But thanks be to God! there is some counteracting influence to this feeling, and that it is on the advance. The night has been long and dark,—already the horizon brightens; the day of freedom dawns.
Go on, then, my friend; I say, go on! in the good cause thou hast espoused. Labor, and faint not. “Whatsoever thy hand findeth to do, do it with all thy might.” My kind regards to Frederick Douglass; may he, and all others also, be strengthened and encouraged to labor in the great work of human freedom; that so, by gradual increase, like the mighty surge, they may become strong enough to overpower and drown the oppressor, and be enabled to devise and execute measures of mercy and justice, which may avert the judgments of the Almighty from their guilty land. For surely some signal display of Divine displeasure must await America, unless she repent, and undo the heavy burdens of her THREE MILLION SLAVES.

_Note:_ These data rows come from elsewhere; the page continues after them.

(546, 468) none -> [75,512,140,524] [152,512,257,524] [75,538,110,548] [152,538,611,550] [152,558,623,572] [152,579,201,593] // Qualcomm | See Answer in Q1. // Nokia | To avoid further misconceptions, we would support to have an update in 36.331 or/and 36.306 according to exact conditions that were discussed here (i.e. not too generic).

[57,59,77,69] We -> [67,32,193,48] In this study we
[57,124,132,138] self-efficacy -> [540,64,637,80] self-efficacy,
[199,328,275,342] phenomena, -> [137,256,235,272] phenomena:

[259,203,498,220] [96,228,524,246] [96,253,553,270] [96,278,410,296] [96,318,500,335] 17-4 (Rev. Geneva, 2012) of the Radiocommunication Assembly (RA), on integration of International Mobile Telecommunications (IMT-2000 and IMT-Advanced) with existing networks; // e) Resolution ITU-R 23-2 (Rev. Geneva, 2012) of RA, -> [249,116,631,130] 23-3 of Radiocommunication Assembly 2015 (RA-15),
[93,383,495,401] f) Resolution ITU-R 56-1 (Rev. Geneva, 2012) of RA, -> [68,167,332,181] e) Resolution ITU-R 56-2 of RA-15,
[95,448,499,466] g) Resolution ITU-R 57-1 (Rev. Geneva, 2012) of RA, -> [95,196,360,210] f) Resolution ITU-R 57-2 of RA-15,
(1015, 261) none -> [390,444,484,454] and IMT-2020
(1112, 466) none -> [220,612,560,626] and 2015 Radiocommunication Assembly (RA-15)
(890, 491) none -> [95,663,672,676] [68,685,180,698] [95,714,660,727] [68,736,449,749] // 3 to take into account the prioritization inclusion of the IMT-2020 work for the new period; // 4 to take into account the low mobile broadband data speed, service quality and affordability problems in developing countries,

Are not the signs of the times calculated to remind us forcibly of this language of Isaiah, “Behold, the Lord cometh out of his place to punish the inhabitants of the earth for their iniquity; the earth also shall disclose her blood, and no more cover her slain.” Do we not hear already
“——the wheels of an avenging God,
Groan heavily along the distant road?”
Assuredly, he comes to judge the earth. “Who shall abide the day of his coming; who shall stand when he appeareth?”